Editor's note: This post about IBM's Next 5 in 5 prediction about the future of mobile computing is by Paul Bloom, IBM's Chief Technology Officer for Telco Research.
Think about what you can already do with your mobile smartphone – check your bank account, tweet, watch television, and oh yeah, make a call. But all of this access still depends on where you are, and you have to initiate the communication.Over the next five years, mobile devices will assist you in your daily life by initiating the communication with you and providing helpful information based on your context. For example, when you order your lunch from your cell phone, you might get a message recommending a healthier selection, based on the restaurant and your personal profile.
Since your phone will also be your wallet, bank and record keeper, your cell phone will let you know what the impact of this lunch will be on your budget and may modify the recommendation based on predicted cash flow. This is only one example of how your mobile device will have access to the results of predictive analytics based on your location, context and personal information, aiding you in every facet of your life.
Freeing up today’s networks
As more people use mobile phones, the network will take on more workload. Today, wireless data networks are already overloaded because of what we’re sending over them – high definition videos, for example. To meet the demand of all these mobile centric services, we have to optimize and extend the network.
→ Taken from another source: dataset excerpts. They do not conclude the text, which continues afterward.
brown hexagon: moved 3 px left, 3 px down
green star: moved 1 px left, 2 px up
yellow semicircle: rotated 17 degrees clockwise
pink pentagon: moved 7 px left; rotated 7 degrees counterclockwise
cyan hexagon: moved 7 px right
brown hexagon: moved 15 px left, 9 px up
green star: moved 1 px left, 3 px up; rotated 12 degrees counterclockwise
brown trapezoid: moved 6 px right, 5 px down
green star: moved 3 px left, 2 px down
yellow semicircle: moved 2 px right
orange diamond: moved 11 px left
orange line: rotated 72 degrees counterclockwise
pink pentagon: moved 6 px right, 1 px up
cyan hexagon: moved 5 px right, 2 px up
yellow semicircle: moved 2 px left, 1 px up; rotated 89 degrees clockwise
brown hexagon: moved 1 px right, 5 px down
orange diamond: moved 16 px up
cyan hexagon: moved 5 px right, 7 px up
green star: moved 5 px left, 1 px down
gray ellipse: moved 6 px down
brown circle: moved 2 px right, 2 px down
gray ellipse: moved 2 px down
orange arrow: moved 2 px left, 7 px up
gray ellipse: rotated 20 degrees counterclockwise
For example, when you download a video, the request goes to a server and all that data gets shipped from the server, down to your device.
How it could change: if the network knows that you, and your neighbors, are watching that HD video, it could be stored in another location (off the server), so that it’s closer to where the videos are being watched.
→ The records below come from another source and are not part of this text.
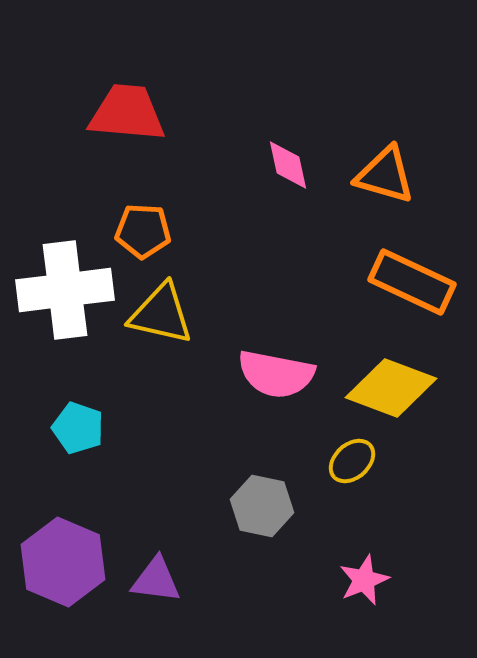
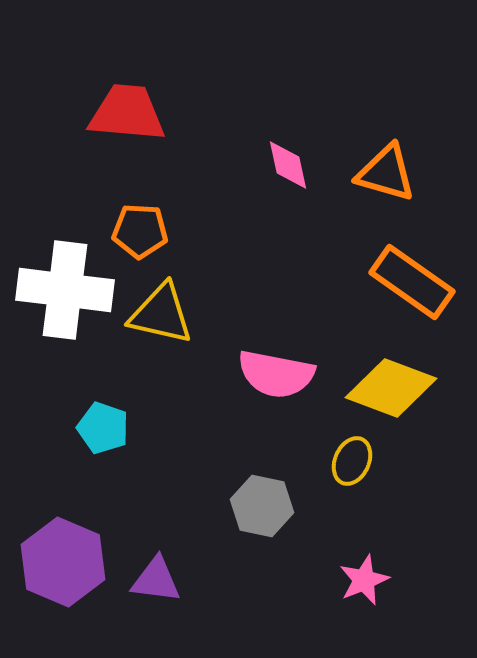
orange triangle: moved 1 px right, 2 px up
orange pentagon: moved 3 px left
orange rectangle: rotated 10 degrees clockwise
white cross: rotated 14 degrees clockwise
cyan pentagon: moved 25 px right
yellow ellipse: rotated 24 degrees counterclockwise
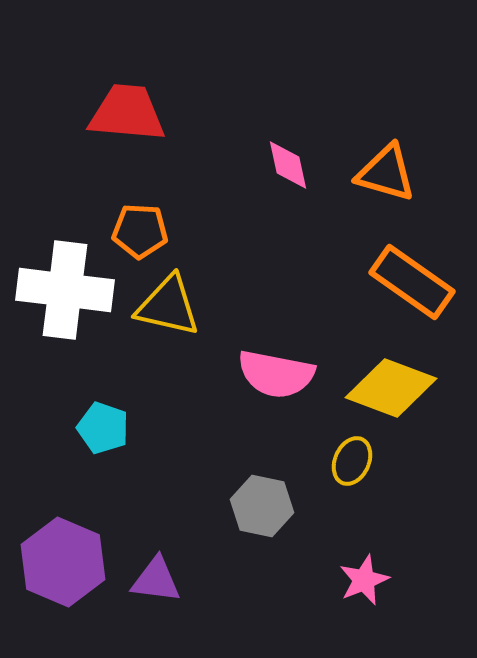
yellow triangle: moved 7 px right, 8 px up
Or, peer-to-peer access – which harkens back to the early days of computing when companies and universities shared unused compute capability for a task – could turn our mobile devices into a point in the network. If you have bandwidth that you’re not using, someone else who needs additional bandwidth communicates with you to get that additional access.
Communicating at any time from any where
In five years we will see the massive introduction of machine-to-machine based services. So people won’t initiate communication for information; rather, systems will initiate communication and data to the mobile users. For example, your mobile will have access to your electronic healthcare records while also monitoring your vitals, such as blood pressure, in real time. Now, a system could notify and connect you to a doctor if your blood pressure is out of a normal range.
And paper currency will also become obsolete as transactions will go from mobile to mobile. As security issues and banks’ roles are worked out, we will be able to buy and sell goods, lend money to a friend, and more. Countries that don’t have to battle legacy telco infrastructure are leading the way. Kenya, for example, does not have a traditional banking infrastructure. So, you’re seeing telcos offering mobile banking to provide micro-transactions.
Industry regulations, security controls, and improved bandwidth and speed (in the case of countries with legacy infrastructure) will determine how quickly these capabilities and services become available.
Think about this: your mobile device knows where you’re going, where you’ve gone, what you’ve bought, where other people have gone and bought, and other data that could change the way people start thinking about their daily routines (commuting, shopping, investing, etc.). With this whole new set of data that we can apply predictive analytics to, I could predict how a behavior – say, eating fast food – would affect my current health.
Some industrial nations such as South Korea are fast approaching these capabilities. Others you may not suspect, such as Africa are poised to become a “have” in the mobile industry, too. Countries not keeping up (including a “have” like the U.S.) could mean not just weak signal strength in a rural area, or a slowly downloading video – it could prevent the penetration of entire services.